At the hospital in Easton, doctors got Trevor’s heart to start beating again and had the baby airlifted to Children’s National Medical Center in the District. There, doctors found widespread bleeding in Trevor’s head, brain swelling and bleeding in the back of the eyes. Doctors also noted bruising just above Trevor’s right ear, about one inch long, a “small abrasion” on his left abdomen and bleeding in areas of his retina.

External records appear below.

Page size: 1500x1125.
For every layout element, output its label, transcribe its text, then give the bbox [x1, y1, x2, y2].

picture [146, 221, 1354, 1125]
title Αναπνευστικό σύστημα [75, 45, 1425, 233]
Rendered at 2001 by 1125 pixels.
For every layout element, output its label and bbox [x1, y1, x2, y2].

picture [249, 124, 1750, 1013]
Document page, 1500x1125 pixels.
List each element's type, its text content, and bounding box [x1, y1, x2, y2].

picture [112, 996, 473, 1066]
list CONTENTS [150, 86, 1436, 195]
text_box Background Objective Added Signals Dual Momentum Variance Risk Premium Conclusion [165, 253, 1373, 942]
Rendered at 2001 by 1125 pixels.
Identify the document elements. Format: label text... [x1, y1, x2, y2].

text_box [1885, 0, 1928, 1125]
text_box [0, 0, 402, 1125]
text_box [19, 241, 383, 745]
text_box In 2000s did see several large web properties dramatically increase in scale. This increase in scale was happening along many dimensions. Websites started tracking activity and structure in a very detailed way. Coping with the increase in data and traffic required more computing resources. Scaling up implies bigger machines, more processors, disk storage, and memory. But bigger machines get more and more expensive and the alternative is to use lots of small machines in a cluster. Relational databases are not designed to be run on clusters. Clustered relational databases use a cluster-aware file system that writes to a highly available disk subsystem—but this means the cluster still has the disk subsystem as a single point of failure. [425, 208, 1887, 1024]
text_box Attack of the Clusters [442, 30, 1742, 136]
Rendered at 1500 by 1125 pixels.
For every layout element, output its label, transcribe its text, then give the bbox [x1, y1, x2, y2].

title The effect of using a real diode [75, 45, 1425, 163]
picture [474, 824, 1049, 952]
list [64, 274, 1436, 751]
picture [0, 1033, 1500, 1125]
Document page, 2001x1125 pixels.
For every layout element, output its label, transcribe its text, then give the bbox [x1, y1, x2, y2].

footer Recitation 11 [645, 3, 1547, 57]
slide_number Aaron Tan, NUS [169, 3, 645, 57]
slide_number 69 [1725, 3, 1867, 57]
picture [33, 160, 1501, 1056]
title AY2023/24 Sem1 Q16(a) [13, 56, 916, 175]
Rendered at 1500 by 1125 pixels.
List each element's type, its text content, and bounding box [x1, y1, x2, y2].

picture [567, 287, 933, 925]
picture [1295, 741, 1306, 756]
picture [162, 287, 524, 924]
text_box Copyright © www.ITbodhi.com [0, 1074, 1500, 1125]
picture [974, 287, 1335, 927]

Trevor was taken off life support and died the following day.

D.C. deputy medical examiner Carolyn Revercomb performed an autopsy, documenting the internal bleeding and swelling as well as six contusions on Trevor’s scalp, ranging from one-quarter of an inch to one-half of an inch, a faint bruise on his back and one on his thigh. The retina in his right eye was detached. She ruled the cause of death as “blunt impact head trauma.”

Prosecutors concluded that Dobson — the last person with the baby — had abused him during both visits to her home. In November 2009, she was indicted on 11 charges, including second-degree murder, first-degree child abuse and first-degree assault.

“I was just dumbstruck,” Dobson told The Post. “I just couldn’t believe it.”